The sun dips below the horizon line behind anglers fishing the delta of Flathead River on Flathead Lake. - Dave Reese photo
BY DAVE REESE
The four anglers stood hovered over the edge of their boat, eyeing the dark green water of Flathead Lake.
Like some strange ballet, the anglers’ rods moved almost in unison – up and down, up and down. Then almost on cue, one rod stiffened, and bending, it formed an arc. “Fish on,” said the angler, while another man, silent but knowing his part in the play, grabbed a fishing net. Moments later, a large Lake Superior whitefish was flopping and twisting in the net before it found its final resting place in a Coleman cooler. The fishermen would eat well on this night.
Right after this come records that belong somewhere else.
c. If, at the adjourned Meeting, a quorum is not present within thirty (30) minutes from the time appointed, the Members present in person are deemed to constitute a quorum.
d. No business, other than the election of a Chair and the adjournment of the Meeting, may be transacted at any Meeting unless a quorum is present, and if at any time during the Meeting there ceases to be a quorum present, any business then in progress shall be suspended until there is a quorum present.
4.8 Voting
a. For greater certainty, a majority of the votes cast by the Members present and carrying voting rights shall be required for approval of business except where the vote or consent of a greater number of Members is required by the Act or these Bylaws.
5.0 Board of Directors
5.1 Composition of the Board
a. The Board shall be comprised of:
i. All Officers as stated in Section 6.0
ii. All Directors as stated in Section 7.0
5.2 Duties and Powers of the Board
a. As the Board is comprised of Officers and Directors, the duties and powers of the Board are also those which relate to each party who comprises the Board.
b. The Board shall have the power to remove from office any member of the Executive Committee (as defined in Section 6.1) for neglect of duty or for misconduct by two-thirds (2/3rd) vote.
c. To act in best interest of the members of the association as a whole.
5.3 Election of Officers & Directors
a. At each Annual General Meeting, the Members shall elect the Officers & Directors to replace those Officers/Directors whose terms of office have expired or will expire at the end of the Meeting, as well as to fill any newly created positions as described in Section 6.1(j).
They came for fish and they found them. The Lake Superior whitefish, a non-native fish planted in Flathead Lake in the early 1900s, represents the largest “biomass” in the lake. That means the Lake Superior whitefish occupy the single, largest mass of fish in Flathead Lake, outpacing even the mackinaw, another non-native fish with a rapidly growing population.
Around late July and early August, anglers who know Flathead Lake know that the Lake Superior fishing is getting good. The fish begin to concentrate as they prepare to spawn in the Flathead River this fall. What’s been a good fishery in Flathead Lake just seems to get better.
“Every year is just as good as the last, and the fish are more widespread,” says Pablo tackle manufacturer Dick Zimmer, a man who knows fish and knows how to catch them. “There are just more fish to catch.”
Unlike their native cousin, the mountain whitefish, Lake Superior whitefish grow large, up to 10 pounds, and provide a sporting fight. They’re also quite a delicacy to eat. In late July and August, the Lake Superior whitefish are keying on the perch fry. Successful anglers try to imitate these small perch, using yellow chartreuse or dark green lures.
To get the attention of the lake whitefish, you want to imitate an escaping or injured perch: Get your lure right on the bottom, jiggle it, then let it settle. Lures of choice are Zimmer’s Rattle Disaster, or the old standbys: Krocodiles, Kastmasters, and Rattlesnakies. Zimmer also produces a whitefish fly that you can tie on about 16 inches above the weighted lure. (His products and others are available at local sporting goods stores.)
Adding a fly just above the lure gives the fish added incentive to strike while the weighted lure is settling down. You want to be on the bottom, or just a few inches off of it. Fishing in 50 to 60 feet of water is best, Zimmer said, though you can be a bit shallower if you’re near the river delta.
After August, the fishing slows down, giving anglers a chance to regroup. They’ll hit the whities again in the Flathead River, where they can be caught in deep pools beginning in late October. Commercial anglers catch and sell the fish to Ron Mohn’s local whitefish processing plant. He processes the fish roe into tasty caviar, and sells the fillets to high-end restaurants.
For now, though, the tasty, hard-fighting Lake Superior whitefish can be caught all around Flathead Lake, from Woods Bay, Blue Bay and Yellow Bay on the east side, to the Narrows, Walstad, Big Arm, Elmo and Painted Rocks on the west side. Some of the largest fish are being caught near the Narrows, where an angler hauled in a 10-pounder recently, according to Zimmer. One group of anglers on the west shore, Zimmer said, were “catching fish as fast as they could get their lines in the water.”
The new Lake Superior whitefish record was caught last year near Bird Island. The 27-inch, 10.46-pound Lake Superior was caught Aug. 26, 2006, by Swan T. McDonald.
So when you see those boats lined up in the bays around Flathead Lake, you know the fishermen are not there just to watch the sunsets through the orange glow of smoke-reddened skies. The boats are there for a reason: Lake Superior whitefish, the bounty of Flathead Lake.